▶ O QUE FAZER
Transcreve, por favor, sem alterações o trecho do excerto sobre a ida a Montalegre, começando em "Fui neste último" e continuando até "me lá levar.".

▶ EXCERTO

:::

Fui neste último fim-de-semana a Montalegre... Aproveitei um convite da vida e fui a um local onde nunca teria razões para ir senão por ela me lá levar.
Sempre gostei de ser algo de intermédio entre o Peter Pan e um qualquer guru new-age que ninguém consegue entender... Este fim-de-semana, entre àrvores nuas aquecidas apenas pela neve que se acumulara nos seus ramos, dei por mim rodeado de um brando manto branco, espalhado à minha volta onde os meus pés se enterravam a cada passada deixando as marcas no caminho que trilhava, coisa que, inevitavelmente, não deixo de detestar. Num momento fez-se magia. Deixei de ser esta velha gárgula que vos escreve, caíram-me as asas, e aquele cenário que tantas vezes vira na televisão transformou-me num puto de dezena de anos a tentar manter o equilíbrio na neve dada a falta de raquetas e a atirar bolas de neve do tamanho da minha cabeça aos meus parceiros de viagem... parava para aquecer as mãos, feridas pelo frio, e sem demora voltava à carga em salvas brancas que cruzavam o ar tão rapidamente quanto as conseguia produzir e projectar...
Uma gárgula da minha idade deveria olhar para aquele quadro invernal e ver o reino da Senhora, deveria aperceber-se que a neve é perigosa e que mata aos poucos as partes desprotegidas.... mas a magia fez-se e era apenas um puto que tinha umas luvas de aquecimento por dentro de outras luvas, da vidal, usadas para lavar a loiça sem molhar as mãos....

:::

(Registos de perguntas espaciais)
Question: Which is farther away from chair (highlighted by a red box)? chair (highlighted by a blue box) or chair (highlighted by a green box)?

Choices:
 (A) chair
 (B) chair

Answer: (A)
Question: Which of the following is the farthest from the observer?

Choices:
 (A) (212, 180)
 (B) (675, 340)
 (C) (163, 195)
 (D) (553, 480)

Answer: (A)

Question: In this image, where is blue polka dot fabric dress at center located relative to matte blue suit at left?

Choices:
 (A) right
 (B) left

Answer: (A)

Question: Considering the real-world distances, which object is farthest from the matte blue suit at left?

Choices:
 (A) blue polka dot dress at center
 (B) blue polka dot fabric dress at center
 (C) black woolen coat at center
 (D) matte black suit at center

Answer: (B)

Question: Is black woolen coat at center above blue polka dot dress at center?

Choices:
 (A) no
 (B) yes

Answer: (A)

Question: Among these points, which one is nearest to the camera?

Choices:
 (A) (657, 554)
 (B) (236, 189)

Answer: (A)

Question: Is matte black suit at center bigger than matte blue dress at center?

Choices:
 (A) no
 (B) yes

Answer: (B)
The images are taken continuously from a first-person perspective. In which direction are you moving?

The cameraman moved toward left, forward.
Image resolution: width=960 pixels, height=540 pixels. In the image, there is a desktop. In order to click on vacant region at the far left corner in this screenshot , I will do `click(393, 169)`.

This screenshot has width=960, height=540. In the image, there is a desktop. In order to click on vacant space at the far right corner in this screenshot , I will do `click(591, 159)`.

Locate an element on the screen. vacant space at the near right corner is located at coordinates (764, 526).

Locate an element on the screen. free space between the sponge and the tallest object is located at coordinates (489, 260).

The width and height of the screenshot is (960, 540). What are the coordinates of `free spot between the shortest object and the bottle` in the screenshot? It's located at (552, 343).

:::

▶ RESPOSTA AO PROBLEMA
Fui neste último fim-de-semana a Montalegre... Aproveitei um convite da vida e fui a um local onde nunca teria razões para ir senão por ela me lá levar.